WORK INSTRUCTIONS: According to the text on temperature distribution below, where is the annual range of temperature highest, and how large is it there?

TEXT TO READ:
>> START

8.10 Distribution of Temperature
The global distribution of temperature can be well understood by studying the temperature distribution in January and July — the typical northern winter and northern summer months. Temperature distribution is generally shown on the map with the help of isotherms? — lines joining places that have equal temperature.
📖 Definition — Isotherm
An isotherm is a line on a map joining places that have the same temperature at a given time. Just as contour lines connect points of equal height and isobars connect points of equal pressure, isotherms connect points of equal temperature. They are the working tool for visualising temperature distribution at the global, regional or local scale.
Horizontal Distribution — Reading Isotherm Maps
In general, the effect of latitude on temperature is well pronounced on the map: isotherms are generally parallel to the latitudes. The deviation from this general trend is more pronounced in January than in July, especially in the northern hemisphere. This is because in the northern hemisphere the land surface area is much larger than in the southern hemisphere — so the effects of land mass and ocean currents are felt more strongly.
January isotherms
In January the isotherms deviate to the north over the ocean and to the south over the continent. This pattern is clearly seen over the North Atlantic Ocean. The presence of warm ocean currents — the Gulf Stream and the North Atlantic Drift — make the northern Atlantic Ocean warmer, so the isotherms bend northward over the water. Over the European and Asian land mass, by contrast, the temperature drops sharply and the isotherms bend southward.
This effect is most pronounced in the Siberian plain. The mean January temperature along 60° E longitude is −20°C at both 80° N and 50° N latitudes — the isotherm of −20°C runs almost vertically across thirty degrees of latitude. The mean monthly temperature for January is over 27°C in the equatorial oceans, over 24°C in the tropics, between 2°C and 0°C in the middle latitudes, and from −18°C to −48°C in the Eurasian continental interior. The effect of the ocean is much more pronounced in the southern hemisphere — there the isotherms are more or less parallel to the latitudes and the variation in temperature is more gradual. The 20°C, 10°C and 0°C isotherms run parallel to the 35° S, 45° S and 60° S latitudes respectively.
July isotherms
In July the isotherms generally run parallel to the latitude. The equatorial oceans record warmer temperatures, more than 27°C. Over the land, more than 30°C is noticed in the subtropical continental region of Asia, along the 30° N latitude. Along the 40° N runs the isotherm of 10°C, and along 40° S the temperature is also about 10°C. The annual range of temperature — the difference between January and July averages — is highest (more than 60°C) over the north-eastern part of the Eurasian continent (the Verkhoyansk region), due to extreme continentality, and lowest (about 3°C) between 20° S and 15° N, in the equatorial belt where seasonal change in insolation is small.

>> END

MATERIAL:
>> START

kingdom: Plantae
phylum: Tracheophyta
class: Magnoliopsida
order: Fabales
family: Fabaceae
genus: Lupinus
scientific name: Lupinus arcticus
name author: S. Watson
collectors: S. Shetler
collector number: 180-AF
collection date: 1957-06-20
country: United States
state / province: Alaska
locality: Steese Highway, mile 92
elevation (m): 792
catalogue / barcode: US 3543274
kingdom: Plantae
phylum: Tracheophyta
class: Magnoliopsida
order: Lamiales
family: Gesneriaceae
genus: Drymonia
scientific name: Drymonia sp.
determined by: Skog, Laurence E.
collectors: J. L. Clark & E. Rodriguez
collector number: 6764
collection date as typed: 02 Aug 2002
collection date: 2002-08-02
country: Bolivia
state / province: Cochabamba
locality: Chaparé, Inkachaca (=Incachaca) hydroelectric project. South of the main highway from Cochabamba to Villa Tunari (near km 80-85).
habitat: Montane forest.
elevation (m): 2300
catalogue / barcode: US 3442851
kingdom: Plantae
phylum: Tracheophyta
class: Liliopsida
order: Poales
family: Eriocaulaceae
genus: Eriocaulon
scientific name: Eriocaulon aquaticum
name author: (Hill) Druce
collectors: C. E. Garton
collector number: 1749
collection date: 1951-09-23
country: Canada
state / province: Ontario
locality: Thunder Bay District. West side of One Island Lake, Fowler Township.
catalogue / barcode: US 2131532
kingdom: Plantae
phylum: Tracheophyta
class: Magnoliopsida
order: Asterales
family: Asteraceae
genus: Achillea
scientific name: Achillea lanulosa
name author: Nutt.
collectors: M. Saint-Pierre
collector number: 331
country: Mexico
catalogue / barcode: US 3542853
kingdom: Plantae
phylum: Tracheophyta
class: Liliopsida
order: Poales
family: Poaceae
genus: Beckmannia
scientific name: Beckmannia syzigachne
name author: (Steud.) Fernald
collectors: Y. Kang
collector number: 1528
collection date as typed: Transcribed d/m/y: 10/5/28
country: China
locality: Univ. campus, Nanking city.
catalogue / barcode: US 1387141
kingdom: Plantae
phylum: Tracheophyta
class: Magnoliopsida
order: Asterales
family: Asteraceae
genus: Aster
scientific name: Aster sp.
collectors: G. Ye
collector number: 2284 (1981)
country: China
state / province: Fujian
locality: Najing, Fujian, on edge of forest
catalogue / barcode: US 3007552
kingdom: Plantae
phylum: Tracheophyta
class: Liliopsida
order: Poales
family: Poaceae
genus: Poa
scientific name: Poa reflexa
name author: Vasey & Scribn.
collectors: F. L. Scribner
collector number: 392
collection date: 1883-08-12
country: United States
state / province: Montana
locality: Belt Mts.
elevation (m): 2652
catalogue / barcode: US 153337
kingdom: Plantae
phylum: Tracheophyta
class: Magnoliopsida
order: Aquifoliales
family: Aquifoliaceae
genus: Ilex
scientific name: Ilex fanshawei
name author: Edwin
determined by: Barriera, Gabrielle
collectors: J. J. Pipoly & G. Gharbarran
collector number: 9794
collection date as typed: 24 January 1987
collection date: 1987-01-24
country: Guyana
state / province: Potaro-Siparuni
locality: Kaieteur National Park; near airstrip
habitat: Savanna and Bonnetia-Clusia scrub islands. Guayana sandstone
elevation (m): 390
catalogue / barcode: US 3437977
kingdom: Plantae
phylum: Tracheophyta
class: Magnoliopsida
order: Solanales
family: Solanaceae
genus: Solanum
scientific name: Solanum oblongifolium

>> END

TASK SOLUTION: It is highest over the north-eastern part of the Eurasian continent (the Verkhoyansk region), at more than 60°C.